Die Woolmarket Street gehört zu den ältesten Straßen von Norwich und ist Teil eines wahren Labyrinths aus schmalen, mittelalterlichen Gässchen, durchsetzt von scheußlich modernen Bürogebäuden. Nachdem sich Ruth, den aufgefalteten Stadtplan neben sich auf dem Beifahrersitz, mühsam durch das Gewirr von Einbahnstraßen geschlängelt hat, gelangt sie an einen Teil der alten Stadtmauer: klumpiges Mauerwerk, hauptsächlich Feuersteine, die eher so aussehen, als wären sie dort gewachsen und nicht aufgeschichtet worden. Gleich gegenüber erhebt sich, etwas zurückgesetzt von der Straße, hinter Eisentoren ein gewaltiges viktorianisches Anwesen. Von einem Torflügel verkündet ein Schild des Bauunternehmens Spens & Co, dass auf diesem Grundstück fünfundsiebzig Luxusapartments entstehen werden.
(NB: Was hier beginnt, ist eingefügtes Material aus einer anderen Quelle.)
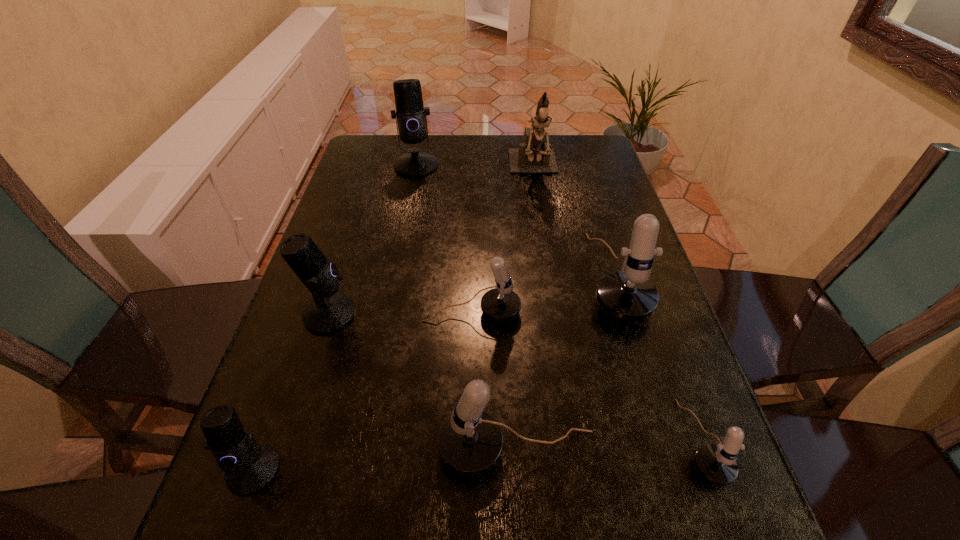
Where is `figurine`? figurine is located at coordinates pos(533,156).

This screenshot has width=960, height=540. What are the coordinates of `the third microphone from left to right` in the screenshot? It's located at (411, 115).

Identify the location of the biggest black microphone. (411, 115).

Image resolution: width=960 pixels, height=540 pixels. I want to click on the biggest white microphone, so click(628, 295).

Locate an element on the screen. The image size is (960, 540). the second nearest black microphone is located at coordinates (328, 312).

At what (x,y) coordinates should I click in order to perform the action: click on the third smallest white microphone. Please return your answer as a coordinate pair (x, y). Looking at the image, I should click on (470, 442).

This screenshot has height=540, width=960. I want to click on the third biggest white microphone, so click(501, 303).

Where is `the smallest black microphone`? The image size is (960, 540). the smallest black microphone is located at coordinates (249, 467).

The width and height of the screenshot is (960, 540). I want to click on the shortest microphone, so (717, 464).

The image size is (960, 540). I want to click on the smallest white microphone, so click(x=717, y=464).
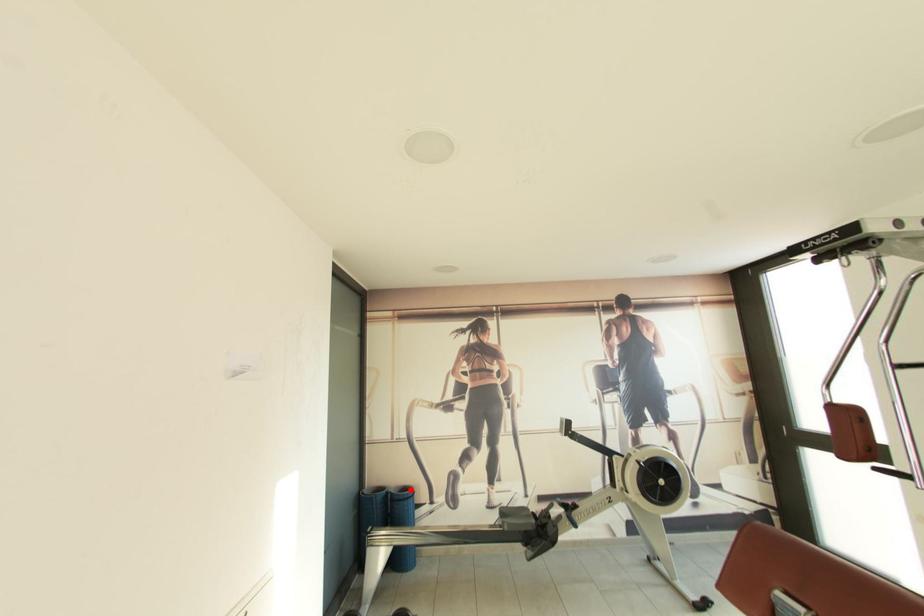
Vom Tor aus wirkt das Haus nach wie vor eindrucksvoll. Eine baumbestandene Auffahrt verläuft in elegantem Schwung bis zu der ehrfurchtgebietenden Backsteinfassade. Durch das Laub kann Ruth Bogenfenster erkennen, Erker, Türmchen und andere Elemente viktorianisch-neogotischer Grandezza. Doch als sie näher kommt, stellt sie fest, dass das alles nur noch Fassade ist. Hier führen längst Bagger und Schuttcontainer das Regiment. Die Außenmauern des Hauses stehen zwar noch, doch dahinter eilen Männer mit Bauhelmen geschäftig über Planken und hastig improvisierte Laufstege und schieben dort, wo früher Flure, Salons, Küchenräume und Speisekammern waren, ihre Schubkarren entlang.
Ruth hält direkt vor dem Haus. Die einstige Rasenfläche wird jetzt von einem Bauhäuschen und einem Miet-Klo geziert. Das Gras ist unter Bergen von Sand und Zement verschwunden, die Luft erfüllt vom Baulärm: Man hört Metall auf Metall schlagen, das pausenlose Rattern der Maschinen.
Ruth greift nach ihrer Ausrüstung und steigt aus. Aus dem Bauhäuschen kommt ein rotgesichtiger Mann auf sie zu.
«Kann ich Ihnen helfen?»
«Doktor Ruth Galloway.» Ruth streckt ihm die Hand hin. «Von der Universität. Ich soll mich hier mit den Archäologen treffen.»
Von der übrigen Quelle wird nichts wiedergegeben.